» WHAT YOU HAVE TO DO: Copy the listing below line for line without changing any wording, and leave the pictures out of your copy.

************

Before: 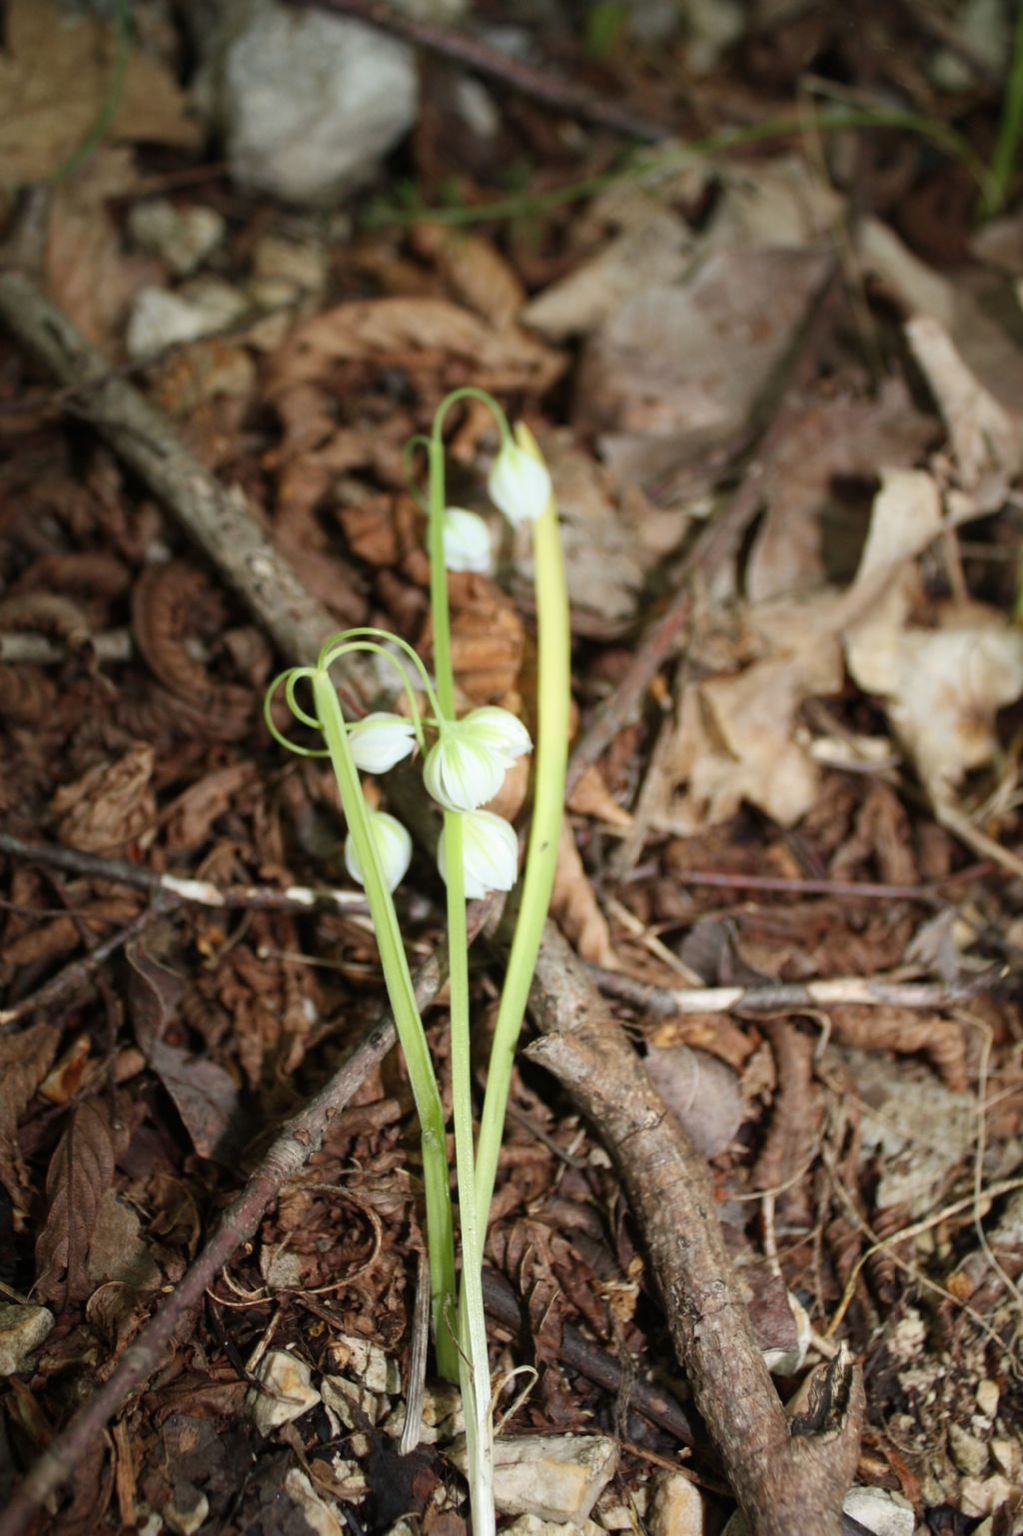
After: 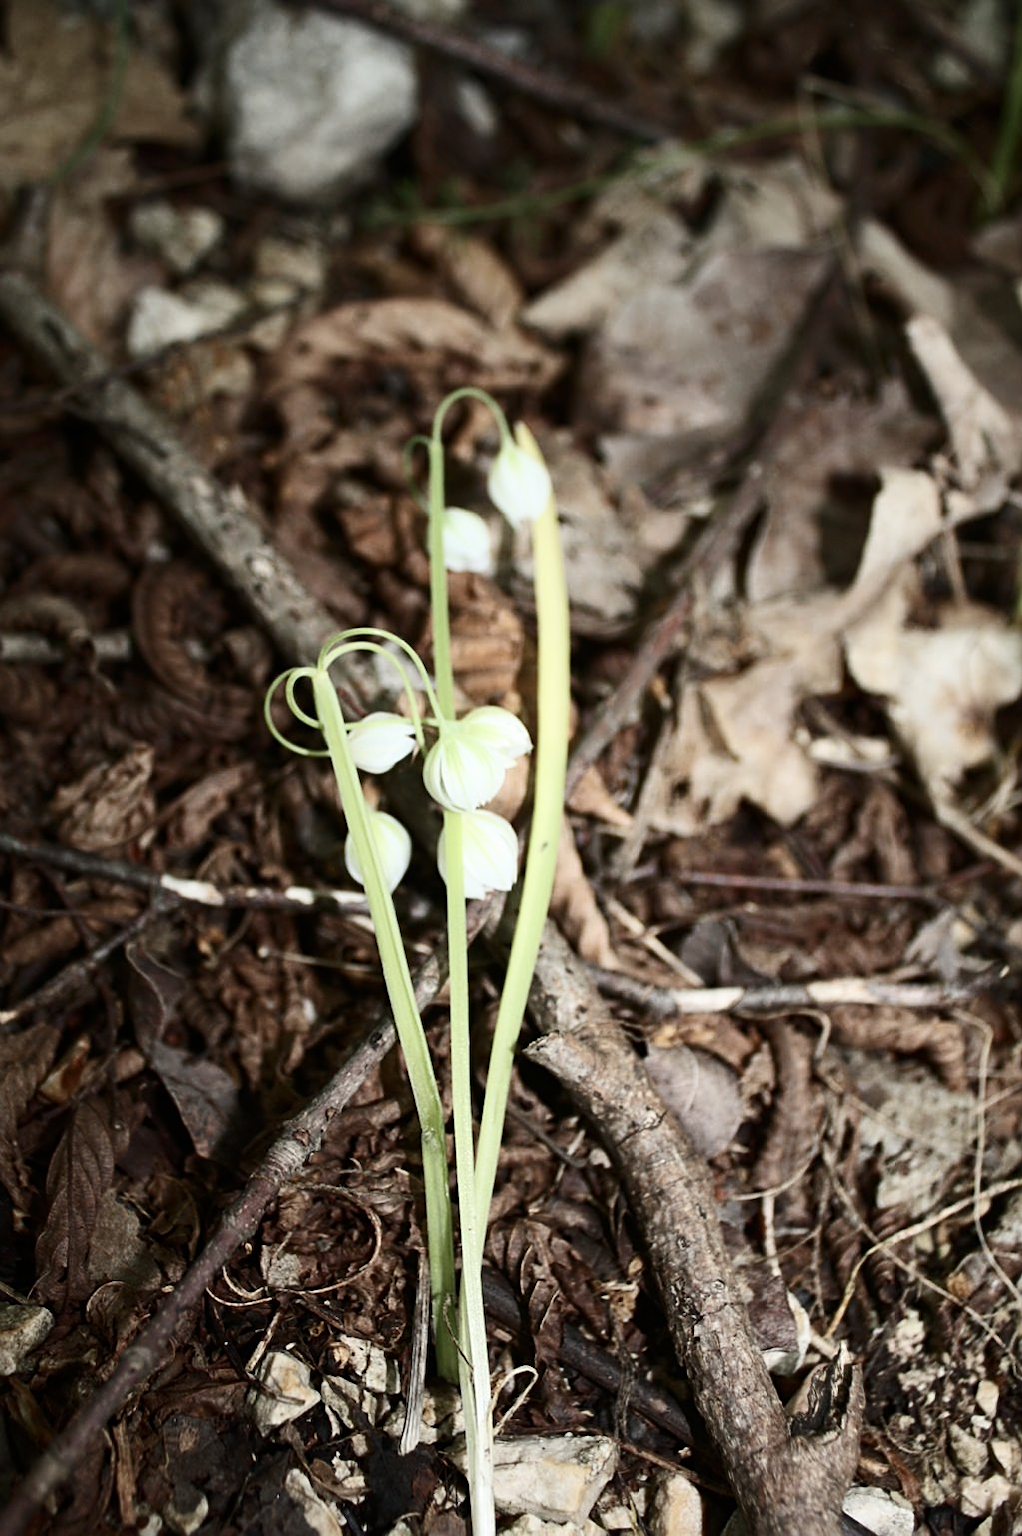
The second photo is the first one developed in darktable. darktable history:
sharpen: on, module defaults
contrast brightness saturation: contrast 0.25, saturation -0.313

************

» FULL RESPONSE:
Before: 
After: 
The second photo is the first one developed in darktable. darktable history:
sharpen: on, module defaults
contrast brightness saturation: contrast 0.25, saturation -0.313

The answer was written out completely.